„Der Zweifel ist der Beginn der Wissenschaft. Wer nichts anzweifelt, prüft nichts. Wer nichts prüft, entdeckt nichts. Wer nichts entdeckt, ist blind und bleibt blind.“ (Teilhard de Chardin, 1881-1955, frz. Theologe, Paläontologe u. Philosoph)

Kinder psychisch kranker Eltern und die „familiäre Solidarität“

– zugleich Kritik am Urteil des BGH vom 15.9.2010

von Dr. Marcus Lau und stud. B.A. Soziale Arbeit Anne Lau
veröffentlicht in der Zeitschrift für das Gesamte Familienrecht mit Betreuungsrecht, Erbrecht, Verfahrensrecht, Öffentlichem Recht – FamRZ 2011, Heft 11, S. 862 ff.
Stand: 7. Juni 2011

Mit Urteil vom 15. September 2010 hat der Bundesgerichtshof den Sohn einer schwer schizophrenen erkrankten und seinerzeit allein erziehenden Mutter in letzter Instanz zur Zahlung von Elternunterhalt verurteilt. Geklagt hatte der bislang in Vorleistung getretene Sozialhilfeträger. Der Beklagte hatte unter anderem gegen seine Inanspruchnahme eingewandt, dass sich der klagende Sozialhilfeträger jedenfalls nicht auf einen Übergang der Unterhaltsansprüche seiner Mutter berufen könne, da dem § 94 III 1 Nr. 2 SGB XII entgegenstehe. Diese Vorschrift schließt einen entsprechenden gesetzlichen Forderungsübergang aus, soweit dies eine unbillige Härte bedeuten würde. Der Bundesgerichtshof ist dem Einwand im Ergebnis nicht gefolgt.

Lau und dessen Ehefrau, die sehr engagiert ist in der Arbeit mit psychisch Kranken, halten das Urteil des Bundesgerichtshofs vom 15. September 2010 in diesem Punkt für verfehlt. Der Bundesgerichtshof hat nämlich der speziellen Situation von Kindern psychisch kranker Eltern keine besondere Aufmerksamkeit geschenkt, obgleich dies nach seiner eigenen Rechtsprechung zur unbilligen Härte i.
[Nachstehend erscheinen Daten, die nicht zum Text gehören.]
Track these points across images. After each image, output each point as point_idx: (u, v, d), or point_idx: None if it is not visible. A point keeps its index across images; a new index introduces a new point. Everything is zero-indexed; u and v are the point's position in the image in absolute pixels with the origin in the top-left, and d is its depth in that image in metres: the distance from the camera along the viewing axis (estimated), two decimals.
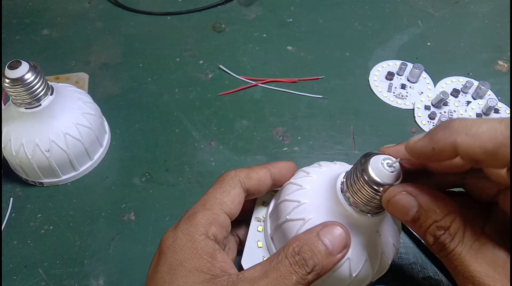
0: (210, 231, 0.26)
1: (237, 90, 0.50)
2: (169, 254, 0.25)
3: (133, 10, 0.59)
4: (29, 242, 0.38)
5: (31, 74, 0.36)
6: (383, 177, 0.24)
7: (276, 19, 0.58)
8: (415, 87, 0.50)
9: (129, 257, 0.38)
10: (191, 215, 0.27)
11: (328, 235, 0.26)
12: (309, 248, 0.25)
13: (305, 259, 0.25)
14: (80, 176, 0.43)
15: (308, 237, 0.26)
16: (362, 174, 0.24)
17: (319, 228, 0.26)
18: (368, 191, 0.25)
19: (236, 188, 0.28)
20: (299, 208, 0.28)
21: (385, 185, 0.24)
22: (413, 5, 0.61)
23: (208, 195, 0.28)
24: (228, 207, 0.28)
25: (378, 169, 0.24)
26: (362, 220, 0.26)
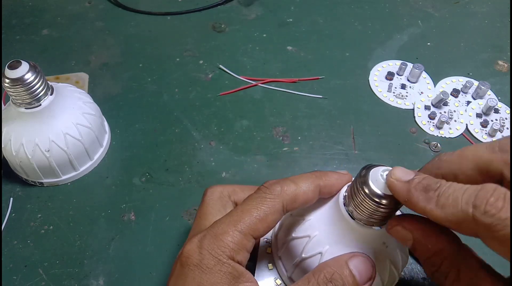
0: (238, 256, 0.25)
1: (237, 90, 0.50)
2: (197, 273, 0.24)
3: (133, 10, 0.59)
4: (29, 242, 0.38)
5: (31, 74, 0.36)
6: (384, 189, 0.24)
7: (276, 19, 0.58)
8: (415, 87, 0.50)
9: (129, 257, 0.38)
10: (219, 233, 0.25)
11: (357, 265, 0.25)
12: (340, 277, 0.25)
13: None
14: (80, 176, 0.43)
15: (338, 265, 0.25)
16: (363, 187, 0.24)
17: (348, 257, 0.25)
18: (370, 204, 0.24)
19: (276, 214, 0.26)
20: (304, 225, 0.27)
21: (386, 197, 0.24)
22: (413, 5, 0.60)
23: (243, 214, 0.25)
24: (260, 234, 0.26)
25: (378, 181, 0.24)
26: (367, 233, 0.26)
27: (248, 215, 0.25)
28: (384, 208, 0.24)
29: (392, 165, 0.30)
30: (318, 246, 0.27)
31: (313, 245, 0.27)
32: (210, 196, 0.30)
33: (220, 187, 0.31)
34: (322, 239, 0.27)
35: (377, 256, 0.27)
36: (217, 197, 0.30)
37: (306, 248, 0.27)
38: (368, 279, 0.25)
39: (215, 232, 0.25)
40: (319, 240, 0.27)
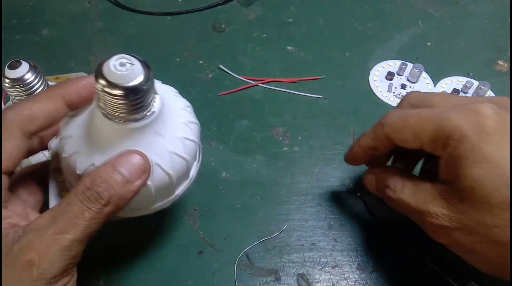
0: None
1: (237, 90, 0.50)
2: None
3: (133, 10, 0.59)
4: None
5: (31, 74, 0.36)
6: (117, 79, 0.22)
7: (276, 19, 0.58)
8: (415, 87, 0.50)
9: (129, 257, 0.37)
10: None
11: (124, 163, 0.24)
12: (103, 180, 0.23)
13: (98, 192, 0.23)
14: None
15: (101, 170, 0.24)
16: (98, 80, 0.22)
17: (114, 159, 0.24)
18: (111, 99, 0.22)
19: (15, 140, 0.24)
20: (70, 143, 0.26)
21: (120, 88, 0.22)
22: (413, 5, 0.60)
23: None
24: (10, 167, 0.24)
25: (110, 71, 0.22)
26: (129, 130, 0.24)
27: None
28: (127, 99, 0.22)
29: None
30: (88, 159, 0.25)
31: (83, 159, 0.25)
32: None
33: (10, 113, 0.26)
34: (90, 150, 0.25)
35: (152, 148, 0.25)
36: None
37: (78, 164, 0.25)
38: (141, 173, 0.25)
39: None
40: (88, 152, 0.25)
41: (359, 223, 0.40)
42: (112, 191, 0.24)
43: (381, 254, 0.38)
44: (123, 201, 0.24)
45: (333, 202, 0.41)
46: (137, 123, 0.24)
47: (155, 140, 0.26)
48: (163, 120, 0.26)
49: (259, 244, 0.38)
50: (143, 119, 0.24)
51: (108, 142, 0.25)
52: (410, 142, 0.30)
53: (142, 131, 0.25)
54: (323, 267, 0.37)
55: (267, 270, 0.37)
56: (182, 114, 0.28)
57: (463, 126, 0.27)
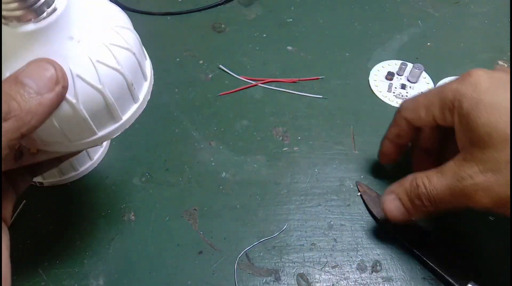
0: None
1: (237, 90, 0.50)
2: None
3: (133, 10, 0.59)
4: (29, 242, 0.38)
5: None
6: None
7: (276, 19, 0.58)
8: (415, 87, 0.50)
9: (129, 257, 0.38)
10: None
11: (29, 74, 0.21)
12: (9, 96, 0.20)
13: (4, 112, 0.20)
14: (80, 176, 0.43)
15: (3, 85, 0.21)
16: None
17: (19, 72, 0.21)
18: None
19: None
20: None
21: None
22: (413, 5, 0.61)
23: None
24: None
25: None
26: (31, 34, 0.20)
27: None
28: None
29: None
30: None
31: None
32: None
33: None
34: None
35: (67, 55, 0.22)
36: None
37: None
38: (53, 84, 0.21)
39: None
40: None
41: (359, 223, 0.40)
42: (13, 104, 0.20)
43: (381, 254, 0.38)
44: (31, 115, 0.21)
45: (333, 202, 0.41)
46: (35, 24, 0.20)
47: (69, 46, 0.21)
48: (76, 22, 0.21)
49: (259, 244, 0.38)
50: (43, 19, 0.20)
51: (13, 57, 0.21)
52: (424, 117, 0.34)
53: (47, 35, 0.21)
54: (323, 267, 0.37)
55: (267, 270, 0.37)
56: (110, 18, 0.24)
57: (461, 88, 0.31)
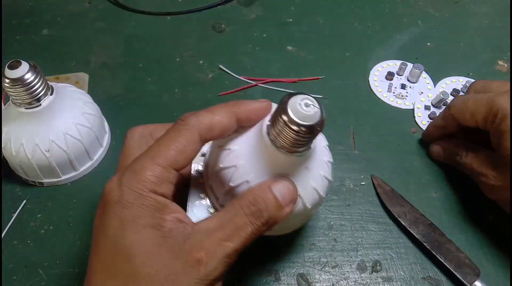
0: (160, 189, 0.25)
1: (237, 90, 0.50)
2: (117, 209, 0.24)
3: (133, 10, 0.59)
4: (29, 242, 0.38)
5: (31, 74, 0.36)
6: (301, 117, 0.24)
7: (276, 19, 0.58)
8: (415, 87, 0.50)
9: None
10: (138, 168, 0.25)
11: (280, 188, 0.26)
12: (263, 200, 0.26)
13: (260, 210, 0.25)
14: (80, 176, 0.43)
15: (261, 189, 0.26)
16: (282, 115, 0.24)
17: (271, 182, 0.27)
18: (289, 133, 0.25)
19: (194, 144, 0.26)
20: (230, 155, 0.28)
21: (304, 126, 0.24)
22: (413, 5, 0.61)
23: (161, 147, 0.25)
24: (180, 165, 0.26)
25: (296, 110, 0.24)
26: (290, 159, 0.27)
27: (165, 148, 0.25)
28: (302, 136, 0.25)
29: (392, 165, 0.30)
30: (244, 174, 0.27)
31: (239, 174, 0.27)
32: (131, 137, 0.30)
33: (140, 127, 0.30)
34: (248, 167, 0.27)
35: (299, 180, 0.28)
36: (137, 137, 0.30)
37: (234, 177, 0.27)
38: (290, 201, 0.27)
39: (134, 168, 0.25)
40: (245, 168, 0.27)
41: (359, 223, 0.40)
42: (270, 212, 0.26)
43: (381, 254, 0.38)
44: (274, 223, 0.26)
45: (333, 202, 0.41)
46: (297, 156, 0.27)
47: (303, 173, 0.28)
48: (313, 157, 0.28)
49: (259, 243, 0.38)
50: (302, 154, 0.27)
51: (266, 165, 0.27)
52: (469, 120, 0.38)
53: (295, 163, 0.27)
54: (323, 267, 0.37)
55: (267, 270, 0.37)
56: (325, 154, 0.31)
57: (506, 108, 0.34)
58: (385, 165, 0.43)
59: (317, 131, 0.25)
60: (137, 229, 0.24)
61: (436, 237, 0.38)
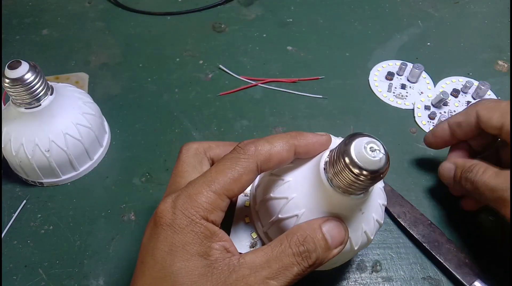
0: (211, 216, 0.25)
1: (237, 90, 0.50)
2: (169, 233, 0.24)
3: (133, 10, 0.59)
4: (29, 242, 0.38)
5: (31, 74, 0.36)
6: (365, 162, 0.23)
7: (276, 19, 0.58)
8: (415, 87, 0.50)
9: (129, 257, 0.38)
10: (194, 193, 0.25)
11: (330, 229, 0.26)
12: (312, 240, 0.25)
13: (309, 251, 0.25)
14: (80, 176, 0.43)
15: (311, 228, 0.25)
16: (344, 157, 0.23)
17: (322, 221, 0.26)
18: (349, 174, 0.24)
19: (250, 174, 0.25)
20: (283, 186, 0.27)
21: (367, 171, 0.23)
22: (413, 5, 0.60)
23: (218, 174, 0.25)
24: (234, 194, 0.25)
25: (360, 153, 0.23)
26: (344, 200, 0.26)
27: (222, 175, 0.25)
28: (364, 180, 0.24)
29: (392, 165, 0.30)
30: (295, 208, 0.27)
31: (290, 207, 0.27)
32: (186, 153, 0.30)
33: (195, 144, 0.30)
34: (300, 201, 0.27)
35: (352, 222, 0.27)
36: (192, 153, 0.30)
37: (284, 209, 0.27)
38: (339, 243, 0.26)
39: (189, 192, 0.25)
40: (296, 202, 0.27)
41: None
42: (318, 254, 0.25)
43: (381, 254, 0.38)
44: (320, 264, 0.26)
45: None
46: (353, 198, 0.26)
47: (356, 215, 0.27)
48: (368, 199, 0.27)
49: None
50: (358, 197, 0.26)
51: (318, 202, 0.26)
52: (494, 121, 0.34)
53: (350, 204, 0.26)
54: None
55: None
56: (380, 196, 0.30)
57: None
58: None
59: (379, 178, 0.24)
60: (186, 256, 0.24)
61: (436, 237, 0.38)
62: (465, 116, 0.37)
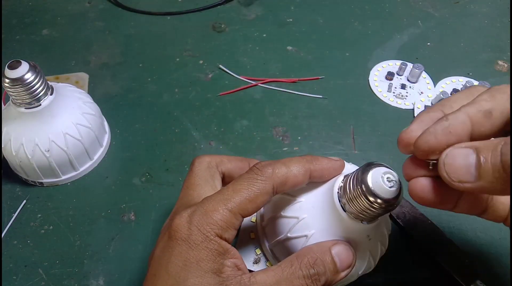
0: (224, 234, 0.25)
1: (237, 90, 0.50)
2: (184, 248, 0.25)
3: (133, 10, 0.59)
4: (29, 242, 0.38)
5: (31, 74, 0.36)
6: (381, 191, 0.24)
7: (276, 19, 0.58)
8: (415, 87, 0.50)
9: (129, 257, 0.38)
10: (210, 210, 0.25)
11: (339, 253, 0.26)
12: (322, 263, 0.26)
13: (318, 274, 0.25)
14: (80, 176, 0.43)
15: (321, 251, 0.26)
16: (361, 184, 0.24)
17: (331, 244, 0.26)
18: (364, 202, 0.24)
19: (266, 195, 0.26)
20: (294, 206, 0.28)
21: (382, 199, 0.24)
22: (413, 5, 0.60)
23: (234, 193, 0.26)
24: (248, 213, 0.26)
25: (377, 183, 0.24)
26: (354, 225, 0.26)
27: (238, 195, 0.26)
28: (377, 208, 0.24)
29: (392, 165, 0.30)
30: (305, 229, 0.27)
31: (300, 227, 0.27)
32: (198, 166, 0.30)
33: (208, 157, 0.31)
34: (310, 222, 0.27)
35: (359, 246, 0.27)
36: (205, 167, 0.30)
37: (293, 229, 0.27)
38: (347, 267, 0.27)
39: (206, 209, 0.25)
40: (307, 223, 0.27)
41: None
42: (327, 277, 0.26)
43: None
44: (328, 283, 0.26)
45: None
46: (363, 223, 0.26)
47: (364, 241, 0.28)
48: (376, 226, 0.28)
49: None
50: (368, 223, 0.27)
51: (329, 225, 0.27)
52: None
53: (359, 230, 0.27)
54: None
55: None
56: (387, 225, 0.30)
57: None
58: None
59: (392, 208, 0.25)
60: (199, 273, 0.24)
61: (436, 237, 0.38)
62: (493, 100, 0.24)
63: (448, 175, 0.22)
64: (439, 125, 0.24)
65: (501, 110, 0.24)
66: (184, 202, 0.28)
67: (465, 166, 0.22)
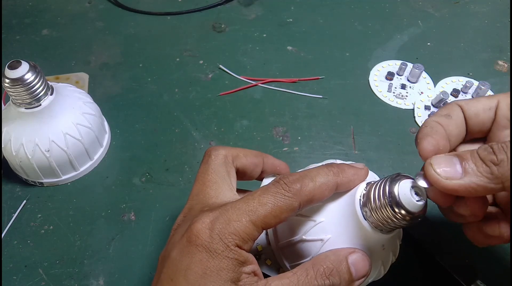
0: (244, 245, 0.25)
1: (237, 90, 0.50)
2: (205, 255, 0.24)
3: (133, 10, 0.59)
4: (29, 242, 0.38)
5: (31, 74, 0.36)
6: (408, 204, 0.24)
7: (276, 19, 0.58)
8: (415, 87, 0.50)
9: (129, 257, 0.38)
10: (233, 220, 0.25)
11: (355, 262, 0.26)
12: (338, 274, 0.25)
13: (333, 285, 0.25)
14: (80, 176, 0.43)
15: (338, 260, 0.26)
16: (389, 195, 0.24)
17: (348, 252, 0.26)
18: (389, 213, 0.24)
19: (291, 212, 0.26)
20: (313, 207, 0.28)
21: (408, 212, 0.24)
22: (413, 5, 0.60)
23: (260, 206, 0.25)
24: (269, 227, 0.26)
25: (405, 195, 0.24)
26: (373, 235, 0.26)
27: (264, 208, 0.25)
28: (400, 219, 0.24)
29: (392, 165, 0.30)
30: (321, 232, 0.27)
31: (317, 230, 0.27)
32: (215, 159, 0.30)
33: (223, 150, 0.30)
34: (327, 227, 0.27)
35: (373, 255, 0.27)
36: (221, 161, 0.30)
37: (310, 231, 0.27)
38: (362, 276, 0.26)
39: (229, 218, 0.25)
40: (324, 227, 0.27)
41: None
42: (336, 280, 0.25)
43: None
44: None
45: None
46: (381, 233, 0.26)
47: (378, 250, 0.28)
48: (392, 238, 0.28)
49: None
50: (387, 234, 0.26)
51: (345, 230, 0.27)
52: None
53: (376, 239, 0.27)
54: None
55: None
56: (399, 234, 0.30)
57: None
58: (385, 165, 0.43)
59: (416, 221, 0.25)
60: (219, 282, 0.24)
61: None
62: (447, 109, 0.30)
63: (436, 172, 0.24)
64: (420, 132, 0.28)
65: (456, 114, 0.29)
66: (201, 200, 0.28)
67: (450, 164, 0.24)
S. v. § 94 III 1 Nr. 2 SGB XII angezeigt gewesen wäre. Das Urteil belegt damit einmal mehr, dass es in unserer Gesellschaft nach wie vor an Verständnis für und Einsicht in die Situation von Kindern psychisch kranker Eltern fehlt. Bleibt zu hoffen, dass sich dies baldmöglichst ändert.